The first chair of the International Sustainability Standards Board (ISSB) has highlighted an imperative to tackle greenwashing, where companies make false claims about the environmental benefits delivered by their products and services.
ISSB chair Emmanuel Faber said that ‘companies can make claims that nobody can verify’, which impedes effective capital allocation decisions. ‘High-quality global standards for disclosing sustainability information will significantly reduce greenwashing “noise” and help companies and investors have meaningful conversations about what really matters to them and the concrete steps taken to implement sustainability commitments.'
'High-quality global standards for disclosing sustainability information will significantly reduce greenwashing'
International Accounting Standards Board (IASB) vice-chair Sue Lloyd will become ISSB vice-chair from 1 March 2022. And Janine Guillot, Value Reporting Foundation (VRF) CEO, will become a special adviser to the ISSB chair.

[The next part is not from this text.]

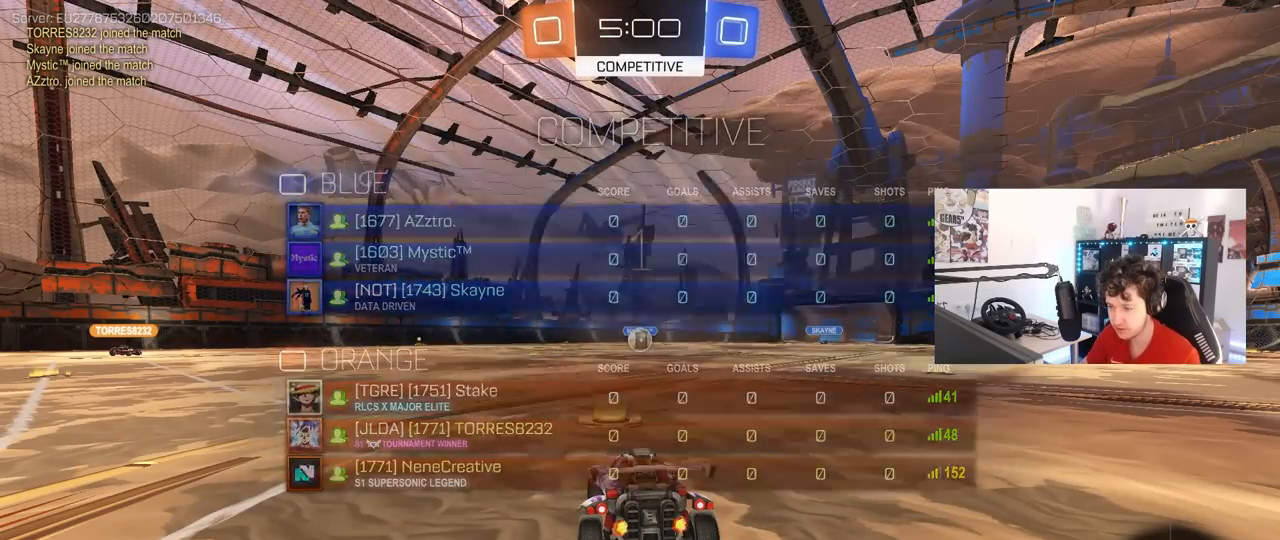
{"keys": ["s"], "mouse": [], "mouse_move": "still", "events": [[283, "a", "down"], [467, "a", "up"]]}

The IFRS Foundation announced in November 2021 the consolidation of the VRF and the Climate Disclosure Standards Board (CDSB) into the IFRS Foundation.
The Global Steering Group for Impact Investment (GSG) has issued a three-year strategy that will expand its network of countries with national advisory boards considering the environmental impact of investments – it will aim to represent two in every three people worldwide and at least 50% of people in poverty. New boards are expected to be established in South-East Asia, Africa and Europe.
The GSG will also promote the use of impact tools to help refugees and people living in informal settlements.
The IAASB has released detailed changes to its standards resulting from its new and revised quality management standards, which were released in December 2020. This impacts a range of topics covered by the technical amendments, which include engagement quality reviews, assurance reports, and quality objectives. The amendments will become effective from December 2022.
The IAASB has released a bulletin exploring how an application programming interface (API) can establish a method for obtaining relevant and reliable external data that can be used in an audit.
APIs can ‘enable companies to open their application’s data and functionality to external third-party developers, business partners and internal departments within their companies’. The bulletin adds that the availability of accessible, standardised data created by APIs builds opportunities to improve finance functions, enhance audit quality, and radically streamline the audit process.
The International Ethics Standards Board for Accountants (IESBA) has released guidance on how auditors should handle fees from clients for non-audit work, such as consultancy, to avoid conflicts of interest.
The advice comes in a set of FAQs, including how fees should be received, declared and how quality management applies.
The International Public Sector Accounting Standards Board (IPSASB) has released proposed changes to IPSAS Chapter 3, Qualitative characteristics and Chapter 5, Elements in financial statements, for consultation.
This includes clarifying the role of ‘prudence’ in public sector financial reporting; revising definitions of an asset and a liability; clarifying what constitutes a transfer of resources when deciding whether an entity has a liability; and restructuring guidance on liabilities to improve the standards’ clarity.
IPSASB has issued a new standard on accounting for leases – IPSAS 43, which for lessees introduces a right-of-use model, replacing the risks and rewards incidental to ownership model in the old IPSAS 13 on leases.
The new system will apply from 1 January 2025, with earlier application permitted in certain circumstances. IPSASB notes that having a three-year period to apply IPSAS 43 provides public sector entities time to prepare for the new requirements and allows for learning to be drawn from the private sector experience in applying IFRS 16.
The International Organisation of Securities Commissions (IOSCO) has released a set of good practices related to the use of global supervisory colleges in securities markets to increase cooperation and information sharing among securities regulators. The 14 good practices cover matters such as general purpose, membership, governance, multilateral confidentiality arrangements and the cross-border operations of supervisory colleges.